NASA

To Infinity and Beyond: Santa Clarita Teacher Joins NASA for an Adventure

Smith will fly on the Boeing 747 for nearly 12 hours above all the water in the atmosphere this fall.

What to Know

  • Kathryn Smith is a science teacher at Hart High School in Newhall.
  • Smith was one of 28 teachers selected for the 2019 NASA Airborne Astronomy Ambassadors program.
  • The real-life rocket woman will be flying high, between 39,000 and 45,000 feet above the atmosphere that blocks infrared light.

A science teacher from Santa Clarita is going above and beyond, and will soon fly on the seventh cycle of NASA's Stratospheric Observatory for Infrared Astronomy, also called SOFIA.

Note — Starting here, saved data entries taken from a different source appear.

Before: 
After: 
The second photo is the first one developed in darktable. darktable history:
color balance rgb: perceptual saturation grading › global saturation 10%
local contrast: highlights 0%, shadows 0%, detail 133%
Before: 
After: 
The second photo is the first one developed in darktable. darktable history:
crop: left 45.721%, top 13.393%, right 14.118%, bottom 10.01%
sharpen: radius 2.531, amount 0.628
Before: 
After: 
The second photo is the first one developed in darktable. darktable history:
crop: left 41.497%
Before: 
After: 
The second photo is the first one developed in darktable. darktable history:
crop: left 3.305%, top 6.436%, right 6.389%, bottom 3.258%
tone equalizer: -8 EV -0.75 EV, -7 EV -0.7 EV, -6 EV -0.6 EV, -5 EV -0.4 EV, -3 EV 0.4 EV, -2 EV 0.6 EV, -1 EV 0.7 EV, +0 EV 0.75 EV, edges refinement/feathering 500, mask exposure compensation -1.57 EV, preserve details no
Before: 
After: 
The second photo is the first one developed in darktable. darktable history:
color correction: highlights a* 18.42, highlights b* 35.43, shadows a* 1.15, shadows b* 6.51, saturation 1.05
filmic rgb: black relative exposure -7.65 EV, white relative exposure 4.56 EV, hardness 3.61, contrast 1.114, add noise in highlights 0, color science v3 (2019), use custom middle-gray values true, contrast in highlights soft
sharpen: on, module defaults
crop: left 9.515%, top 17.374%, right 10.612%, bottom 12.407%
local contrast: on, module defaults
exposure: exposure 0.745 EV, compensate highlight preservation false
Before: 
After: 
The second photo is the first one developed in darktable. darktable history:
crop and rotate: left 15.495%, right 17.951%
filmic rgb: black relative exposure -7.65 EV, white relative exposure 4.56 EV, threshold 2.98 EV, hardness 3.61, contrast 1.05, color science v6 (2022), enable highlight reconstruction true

Kathryn Smith from Hart High School in Newhall was one of 28 teachers selected for the 2019 NASA Airborne Astronomy Ambassadors program from eight different states in the country.

The first time Smith got selected she turned turned down the program because of her fear for heights. This year was a different story after she overcame her fear by rock climbing at a gym in Santa Clarita.

Smith will fly on the customized Boeing 747 for nearly 12 hours above all the water in the atmosphere this fall. 

The real-life rocket woman will be flying high, between 39,000 and 45,000 feet above the atmosphere that blocks infrared light. 

"It’s about 10 percent higher than regular airplanes so they can really get good reading about the heat of the universe," Smith said.

Smith will spend one week at NASA's Armstrong Flight Research Center in Palmdale for trainings up to 25 hours that will prepare her to talk to scientists on the flight.

Smith is scheduled for two flights on SOFIA. The first flight is a learning experience where scientists walk away with several questions and then return for another flight after knowing how all the technology functions. 

"It was kind of crazy to see all of my friends and family members reposting the story, and to see how many of my former students hit the like button -- that was kind of cute," Smith said.

Smith is looking forward to the program to inspire her students about the opportunities for research projects in astronomy. 

"I want to get to know the scientists and see where they are coming from so I can share these experience with my own students," Smith said.